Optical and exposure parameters
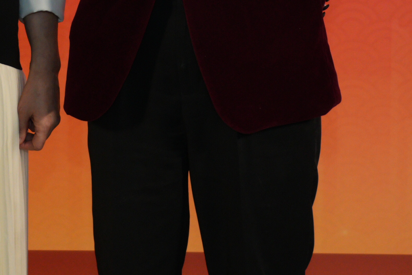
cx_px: 62
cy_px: -159
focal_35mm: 151
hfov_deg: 13.5
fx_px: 1728
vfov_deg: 8.8
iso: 1000
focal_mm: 34
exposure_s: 1/200
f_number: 4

[TASK BRIEF]
Could you print all the entries exactly as they stand, with the pictures left out?

[EXERCISE ANSWER]
cx_px: 62
cy_px: -159
focal_35mm: 151
hfov_deg: 13.5
fx_px: 1728
vfov_deg: 8.8
iso: 1000
focal_mm: 34
exposure_s: 1/200
f_number: 4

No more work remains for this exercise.